> **Objectifs**:
**A)** D'après l'article sur le Rojava, combien de réfugiés sont rentrés dans le canton de Kobanê depuis que la résistance kurde a chassé l'État islamique ?
**B)** Extrayez de l'article sur le Rojava le passage qui va de « C'est vrai que » jusqu'à « sein de l'OTAN. ».

> **Page**:
^^^^^^^^^^^^^^^^

Organisation Communiste Libertarie (OCL) - Kurdistan, Le rojava

Chris Den Hong est journaliste à La Gauche. Militant révolutionnaire Il a réalisé de
nombreux reportages écrit et filmés sur les mouvements kurdes, palestiniens, Gaza, les
manifestations contre l'austérité, etc. on peut voir entre autre un reportage sur kobane:
https://www.youtube.com/user/chrisd... ---- Le Rojava sous embargo ---- Chris Den Hond a
passé Newroz, le Nouvel An kurde, à proximité de Kobanê et à Diyarbakir. L'occasion de
faire le point sur la situation à la frontière turco-syrienne. Où en est Kobané, après
avoir repoussé l'assaut de Daesh ? Quel rôle joue la Turquie ? Quel impact sur la question
kurde ? Récit de voyage. ---- 17 mars 2015: des milliers de Kurdes traversent en
klaxonnant la petite ville frontalière kurde de Suruç en Turquie, pour se rendre sur la
frontière entre le Kurdistan turc et le Kurdistan syrien et fêter Newroz, le Nouvel An
kurde. En face, à moins de 2 kilomètres: Kobanê, la ville déjà devenue mythique pour sa
résistance contre les barbares de Daesh. Les militaires turcs gardent la frontière fermée.
Seuls des gens avec un passeport syrien peuvent passer, mais sans retour.

Depuis que la résistance kurde a chassé l'État islamique, 50 000 des 200 000 réfugiés sont
rentrés dans le canton de Kobanê. Des journalistes ne peuvent plus passer la porte
frontière officielle de Mursitpinar pour aller à Kobanê. «Parce que ce que vous écrivez,
c'est négatif pour la Turquie», a déclaré le responsable presse de la préfecture de Urfa
(une autre ville frontalière) aux reporters des médias turcs et internationaux présents
sur place.

C'est vrai que l'État turc est montré du doigt, parce qu'il a abandonné à leur propre sort
les Kurdes du Rojava (la région autonome kurde en Syrie) et particulièrement à Kobanê
quand les YPG et YPJ (Comités de Défense du Peuple et Comités de Défense des Femmes) se
battaient contre Daesh. Pire: la Turquie avait décidé de fermer la frontière pour les
combattant(e)s kurdes tandis que les terroristes de l'État islamique traversaient sans
être embêtés la frontière à Gaziantep ou à Urfa dans les deux sens. L'attitude de l'État
turc pendant le «Kobanigrad» (comme on appelle la bataille de Kobanê) énerve même les
États-Unis, principal allié de la Turquie au sein de l'OTAN.

GAGNÉ MALGRÉ L'ÉTAT TURC

??La co-maire de Suruç, Zuhal Ekmez, du Parti pour la Paix et la Démocratie (BDP), ne
cache pas sa colère: «Nous voulons un corridor du Kurdistan turc vers Kobanê. Depuis deux
ans, Kobanê est resté isolé. Nous voulons que de l'aide humanitaire, mais aussi des armes
puissent être livrées à la population et aux combattant(e)s de Kobanê, parce que bien que
Daesh ait été repoussé à 40 kilomètres de la ville de Kobanê, tout reste possible. L'État
turc n'a rien fait pour nous aider. Nous avons gagné la guerre à Kobanê malgré la Turquie.»

^^^^^^^^^^^^^^^^

> **Extrait des données**:
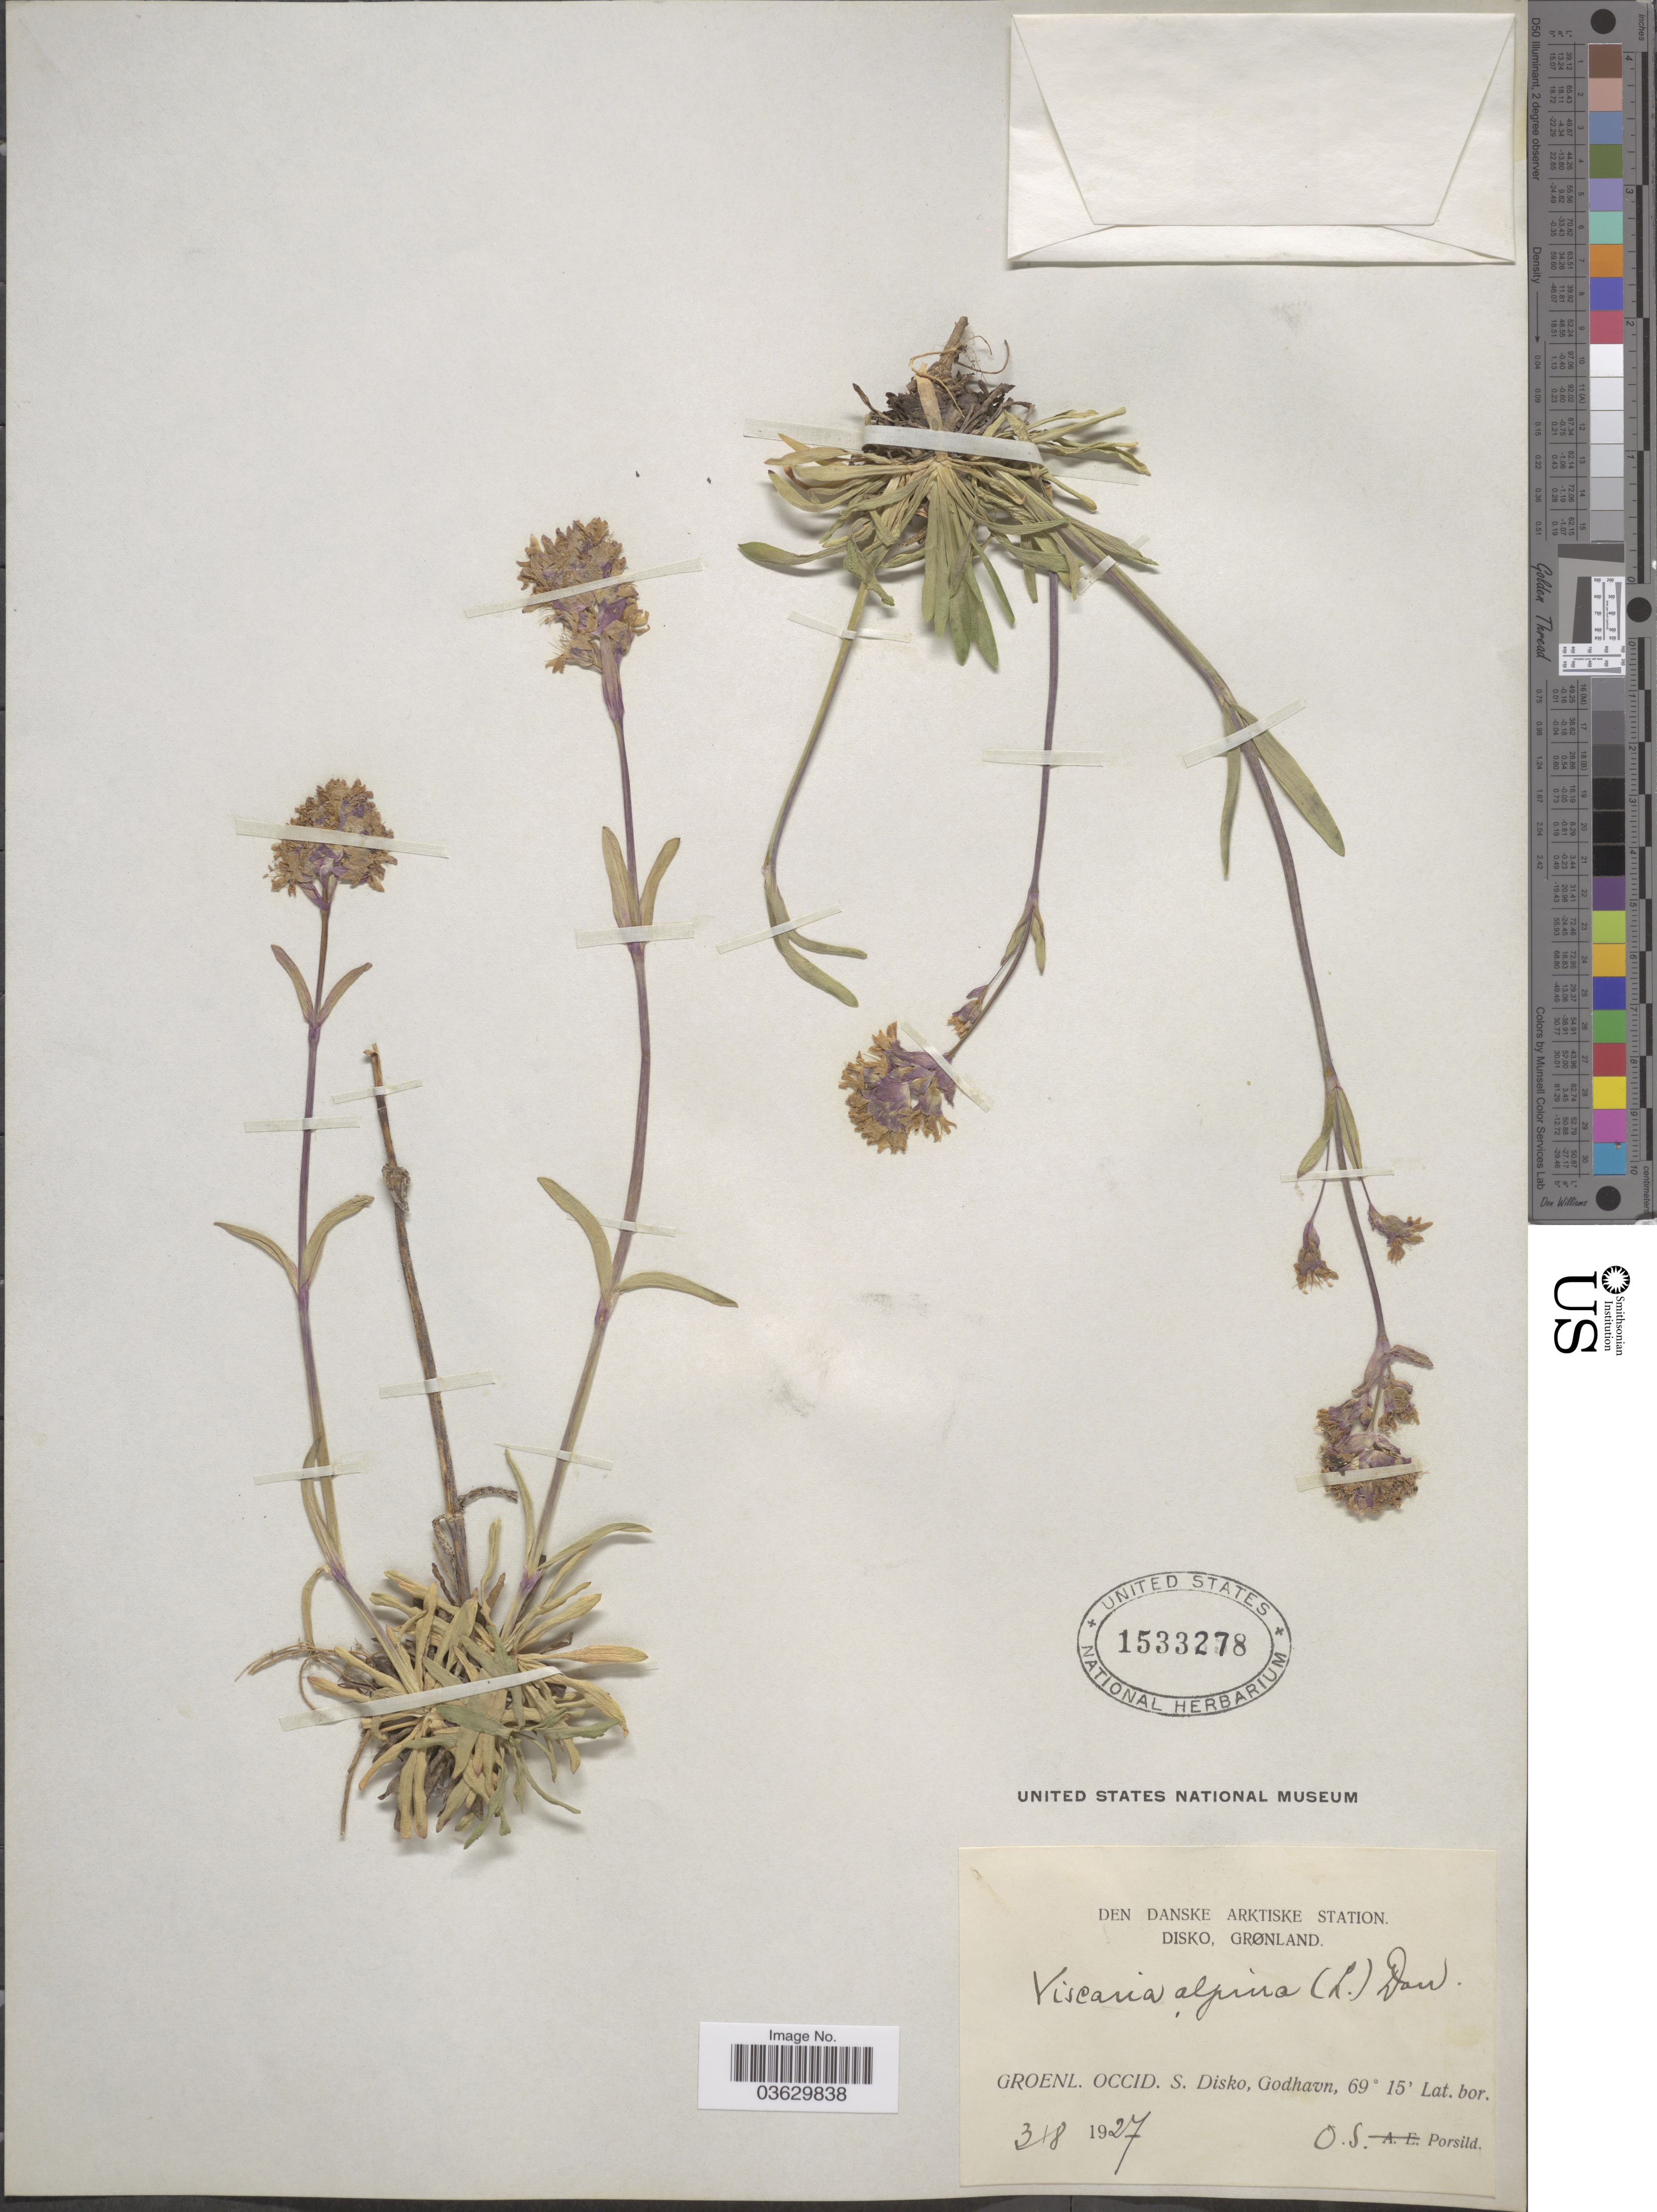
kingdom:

^^^^^^^^^^^^^^^^

> **Réponses**:
**A)** 50 000 des 200 000 réfugiés.

**B)**
C'est vrai que l'État turc est montré du doigt, parce qu'il a abandonné à leur propre sort
les Kurdes du Rojava (la région autonome kurde en Syrie) et particulièrement à Kobanê
quand les YPG et YPJ (Comités de Défense du Peuple et Comités de Défense des Femmes) se
battaient contre Daesh. Pire: la Turquie avait décidé de fermer la frontière pour les
combattant(e)s kurdes tandis que les terroristes de l'État islamique traversaient sans
être embêtés la frontière à Gaziantep ou à Urfa dans les deux sens. L'attitude de l'État
turc pendant le «Kobanigrad» (comme on appelle la bataille de Kobanê) énerve même les
États-Unis, principal allié de la Turquie au sein de l'OTAN.